ASSIGNED TASK
Express every line of extracted text in all the rows below as a JSON list of strings, one string per line, leaving out blank lines. Keep the pictures out of the answer.

Page images and their extracted text
──────
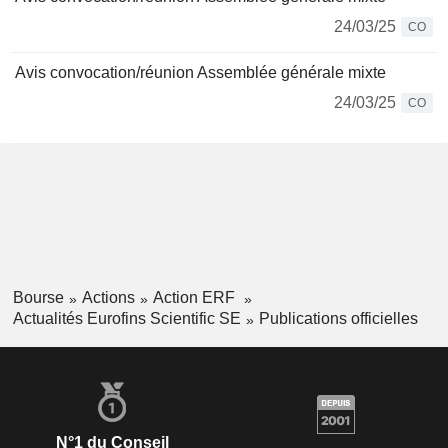
24/03/25
CO
Avis convocation/réunion Assemblée générale mixte
24/03/25
CO
Bourse
Actions
Action ERF
Actualités Eurofins Scientific SE
Publications officielles
N°1 du Conseil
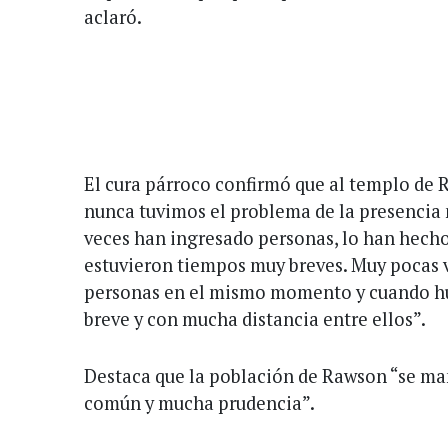
aclaró.
El cura párroco confirmó que al templo de 
nunca tuvimos el problema de la presencia 
veces han ingresado personas, lo han hech
estuvieron tiempos muy breves. Muy pocas 
personas en el mismo momento y cuando h
breve y con mucha distancia entre ellos”.
Destaca que la población de Rawson “se m
común y mucha prudencia”.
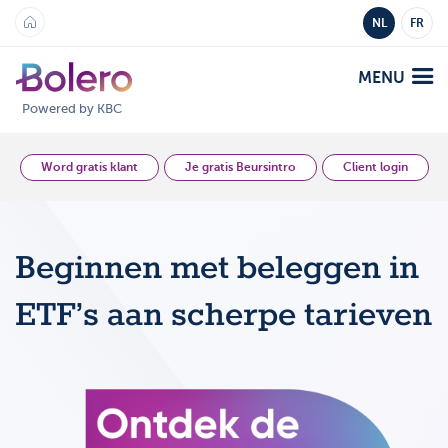
NL
FR
MENU
Powered by KBC
Analyse en Inzicht
Word gratis klant
Je gratis Beursintro
Client login
Platformen
Beginnen met beleggen in
Bolero
Aanbod
ETF’s aan scherpe tarieven
Mobile
Markten
Academy
Producten
Producten
Tarieven
Platformen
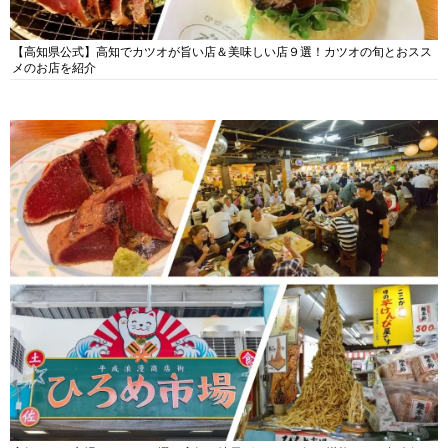
【高知県公式】高知でカツオが旨い店＆美味しい店９選！カツオの旬とおスス
メのお店を紹介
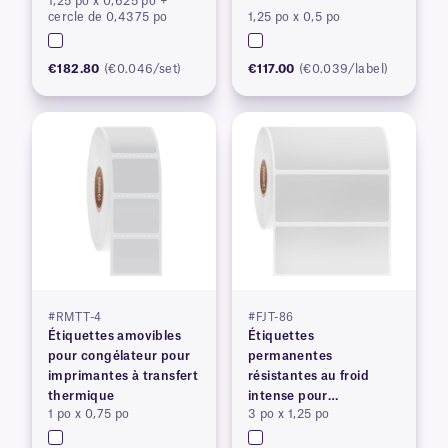
1,25 po x 0,625 po +
imprimantes à transfert
imprimantes à transfert
cercle de 0,4375 po
1,25 po x 0,5 po
thermique
thermique
€182.80
(€0.046/set)
€117.00
(€0.039/label)
#RMTT-4
#FJT-86
Étiquettes amovibles
Étiquettes
pour congélateur pour
permanentes
imprimantes à transfert
résistantes au froid
thermique
intense pour
1 po x 0,75 po
3 po x 1,25 po
imprimantes à transfert
thermique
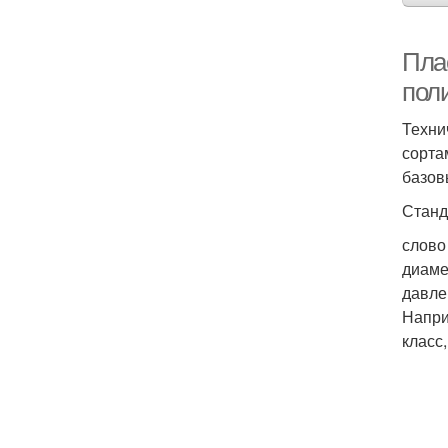
Пла
пол
Техни
сорта
базов
Станд
слово
диаме
давле
Напри
класс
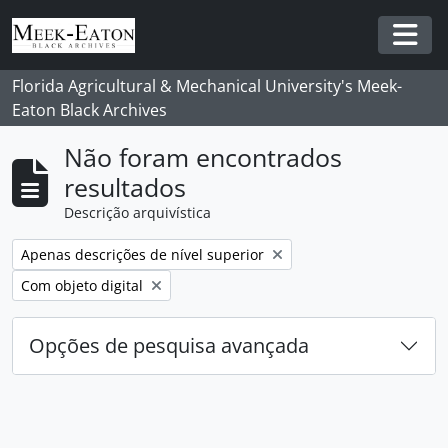
Skip to main content
Togg
Florida Agricultural & Mechanical University's Meek-
Eaton Black Archives
Não foram encontrados
resultados
Descrição arquivística
Remover filtro:
Apenas descrições de nível superior
Remover filtro:
Com objeto digital
Opções de pesquisa avançada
──────
EXERCISE RESPONSE
[
  "24/03/25",
  "CO",
  "Avis convocation/réunion Assemblée générale mixte",
  "24/03/25",
  "CO",
  "Bourse",
  "Actions",
  "Action ERF",
  "Actualités Eurofins Scientific SE",
  "Publications officielles",
  "N°1 du Conseil",
  "aclaró.",
  "El cura párroco confirmó que al templo de ",
  "nunca tuvimos el problema de la presencia ",
  "veces han ingresado personas, lo han hech",
  "estuvieron tiempos muy breves. Muy pocas ",
  "personas en el mismo momento y cuando h",
  "breve y con mucha distancia entre ellos”.",
  "Destaca que la población de Rawson “se m",
  "común y mucha prudencia”.",
  "NL",
  "FR",
  "MENU",
  "Powered by KBC",
  "Analyse en Inzicht",
  "Word gratis klant",
  "Je gratis Beursintro",
  "Client login",
  "Platformen",
  "Beginnen met beleggen in",
  "Bolero",
  "Aanbod",
  "ETF’s aan scherpe tarieven",
  "Mobile",
  "Markten",
  "Academy",
  "Producten",
  "Producten",
  "Tarieven",
  "Platformen",
  "【高知県公式】高知でカツオが旨い店＆美味しい店９選！カツオの旬とおスス",
  "メのお店を紹介",
  "1,25 po x 0,625 po +",
  "imprimantes à transfert",
  "imprimantes à transfert",
  "cercle de 0,4375 po",
  "1,25 po x 0,5 po",
  "thermique",
  "thermique",
  "€182.80",
  "(€0.046/set)",
  "€117.00",
  "(€0.039/label)",
  "#RMTT-4",
  "#FJT-86",
  "Étiquettes amovibles",
  "Étiquettes",
  "pour congélateur pour",
  "permanentes",
  "imprimantes à transfert",
  "résistantes au froid",
  "thermique",
  "intense pour",
  "1 po x 0,75 po",
  "3 po x 1,25 po",
  "imprimantes à transfert",
  "thermique",
  "Пла",
  "пол",
  "Техни",
  "сорта",
  "базов",
  "Станд",
  "слово",
  "диаме",
  "давле",
  "Напри",
  "класс",
  "Skip to main content",
  "Togg",
  "Florida Agricultural & Mechanical University's Meek-",
  "Eaton Black Archives",
  "Não foram encontrados",
  "resultados",
  "Descrição arquivística",
  "Remover filtro:",
  "Apenas descrições de nível superior",
  "Remover filtro:",
  "Com objeto digital",
  "Opções de pesquisa avançada"
]